§ Task to complete
Whatever pictures the entries hold, omit them, and output exactly the lines from the one containing "right elbow: (491, 359)" through the final line.

§ Human pose images with coordinates
◆ ◆ ◆ ◆

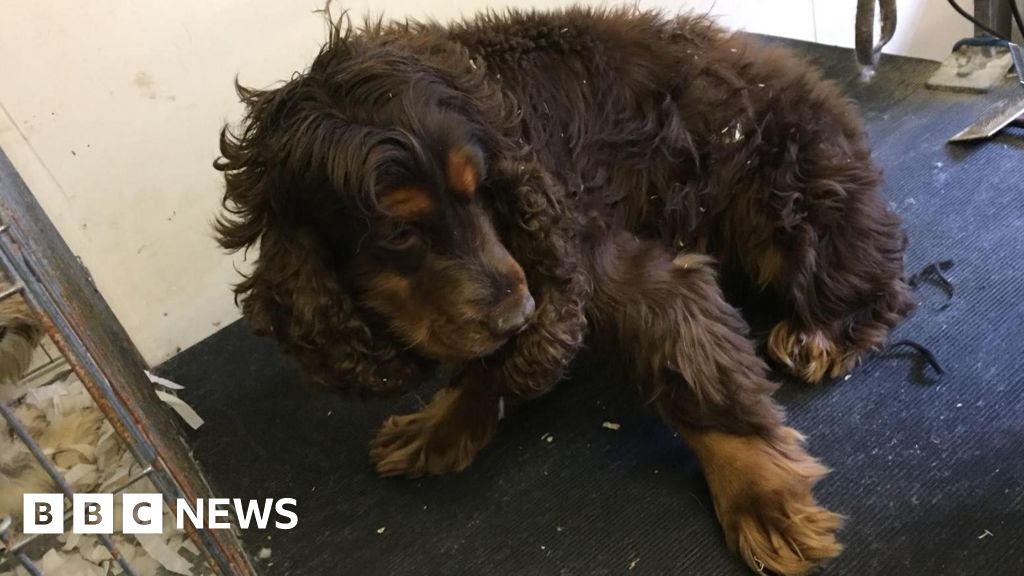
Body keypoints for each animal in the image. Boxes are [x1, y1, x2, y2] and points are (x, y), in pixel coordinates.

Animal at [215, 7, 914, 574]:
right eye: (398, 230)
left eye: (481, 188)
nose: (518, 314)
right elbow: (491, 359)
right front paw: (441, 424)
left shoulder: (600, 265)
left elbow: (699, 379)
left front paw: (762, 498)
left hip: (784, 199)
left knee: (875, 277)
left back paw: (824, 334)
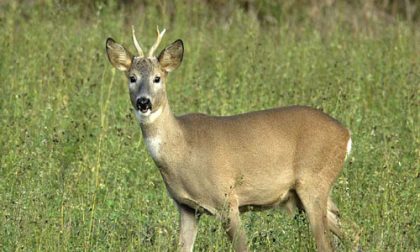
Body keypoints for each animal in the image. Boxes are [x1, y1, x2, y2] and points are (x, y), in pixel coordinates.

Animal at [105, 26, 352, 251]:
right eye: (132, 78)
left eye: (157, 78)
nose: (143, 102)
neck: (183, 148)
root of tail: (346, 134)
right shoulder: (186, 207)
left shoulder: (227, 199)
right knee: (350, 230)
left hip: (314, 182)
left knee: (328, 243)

◆ ◆ ◆ ◆

§ Solution to this problem
right elbow: (491, 359)
right front paw: (441, 424)
left shoulder: (600, 265)
left elbow: (699, 379)
left front paw: (762, 498)
left hip: (784, 199)
left knee: (875, 277)
left back paw: (824, 334)
Body keypoints for each animal in the image. Boxes are [x1, y1, x2, y2] and points are (x, y), in pixel coordinates.

Animal at [105, 26, 352, 251]:
right eye: (132, 78)
left eye: (157, 78)
nose: (143, 102)
neck: (183, 148)
root of tail: (346, 134)
right shoulder: (186, 207)
left shoulder: (227, 199)
right knee: (350, 230)
left hip: (314, 182)
left knee: (328, 243)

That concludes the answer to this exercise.